20 Essentials Quality Control Procedures Used by Nutrifactor to Guarantee Potency
1 - Purchasing only the highest quality raw materials from approved suppliers.
2 - Storing the raw materials in temperature / humidity-controlled warehouses that are monitored daily by our quality assurance team.
3 - Assaying and evaluating raw material at the time of receipt, using established protocols and available testing methods with state-of-the-art testing equipment setting the bar for the supplement industry standard.
4 - Controlling purchases so that the freshest raw material is used.
5 - Rotating inventories to ensure first-in, first-out (FIFO) procedures.
6 - Putting 100% or more of label claim in every product formulation.
7 - Using natural colors when necessary, which may aid in preventing light from destroying light-sensitive nutrients.
8 - Using natural and vegetarian fillers, binders and excipients.

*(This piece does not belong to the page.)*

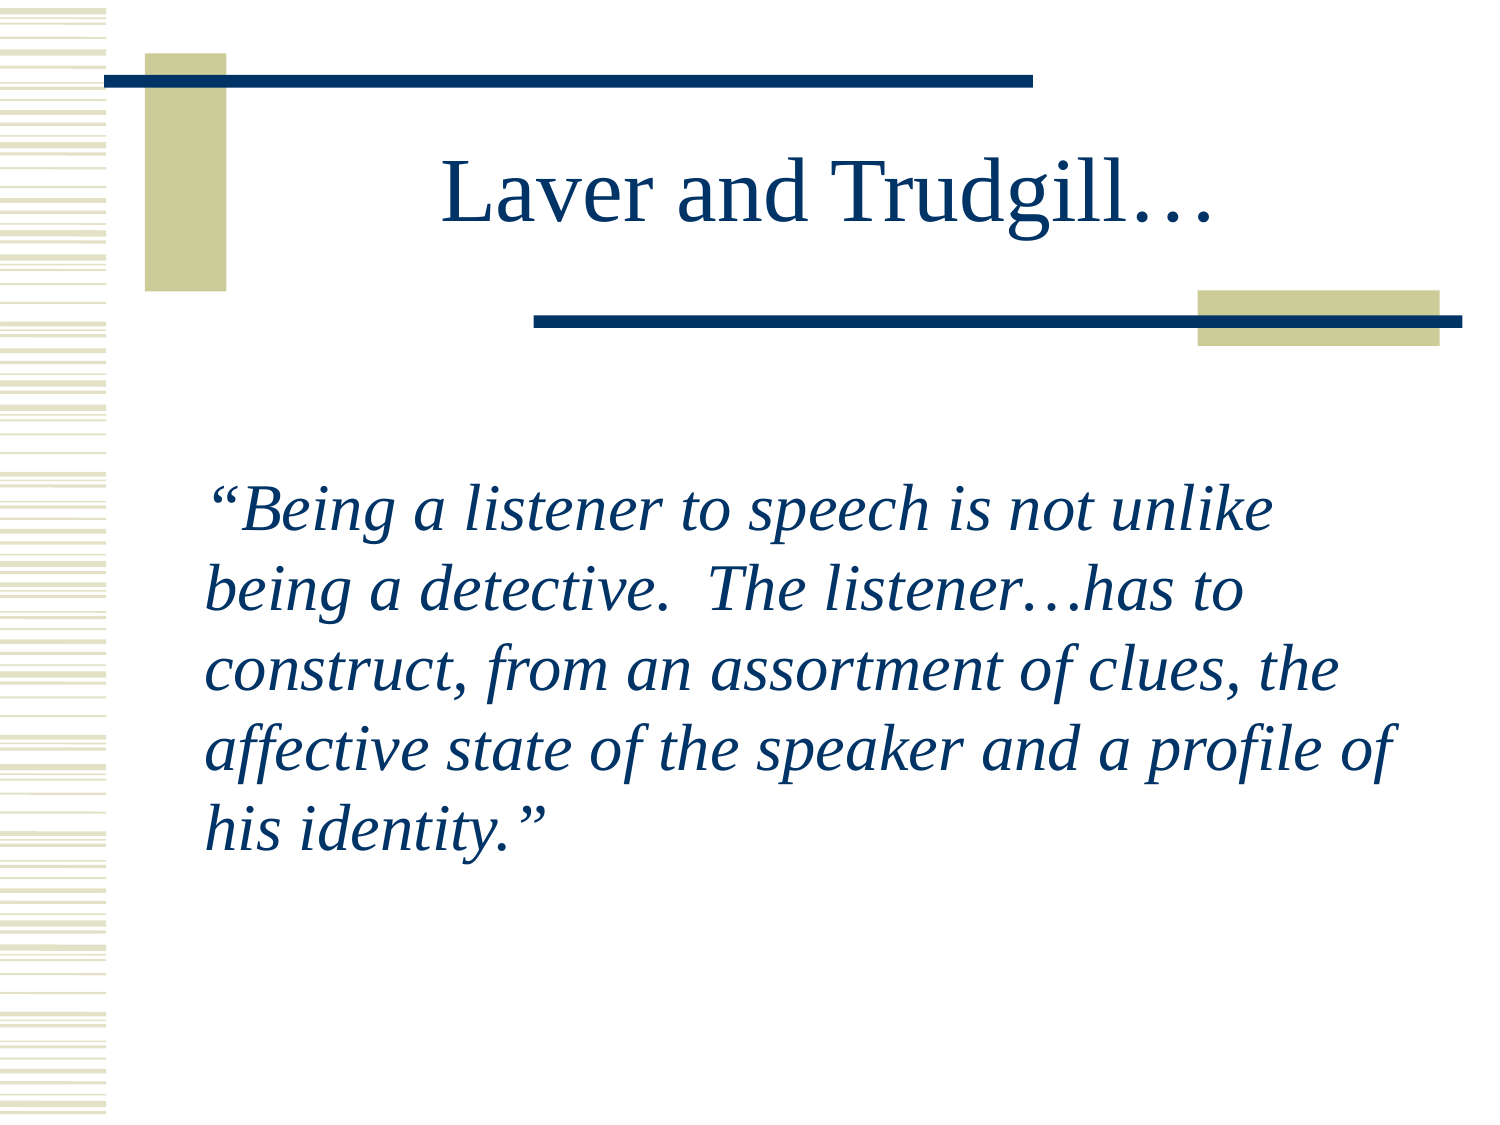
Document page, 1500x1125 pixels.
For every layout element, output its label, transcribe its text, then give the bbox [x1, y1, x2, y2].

title Laver and Trudgill… [224, 99, 1436, 288]
list “Being a listener to speech is not unlike being a detective. The listener…has to construct, from an assortment of clues, the affective state of the speaker and a profile of his identity.” [132, 363, 1439, 1001]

9 - Granulating certain nutrients to ensure a uniform mixture of ingredients.
10 - Manufacturing in dehumidified rooms to prevent damaging moisture from affecting nutrients.
11 - Utilizing the latest direct compression techniques, which avoid the use of damaging heat, moisture, and alcohol.
12 - Coating tablets uniformly immediately after manufacture, to prevent moisture and oxidation from affecting the finished product.
13 - Performing disintegration tests to assure that tablets and capsules will break down and can be utilized in the digestive system.
14 - Assaying selected ingredients and verifying input immediately after manufacture, to assure 100% of label claim.
15 - Packaging of the bulk product immediately after manufacture.
16 - Keeping inventory on a sophisticated computer system and anticipating usage, enabling the company to control production and offer fresh, currently manufactured products.
17 - Bottling tablets and capsules under sanitary conditions, away from damaging light, heat, and moisture.
18 - Packaging products in containers that reduce the effect of light, heat, and moisture.
19 - Packaging in containers made of substances that will not affect or reduce the potency of the products.
20 - Assaying selective ingredients in products periodically, to assure maximum potency.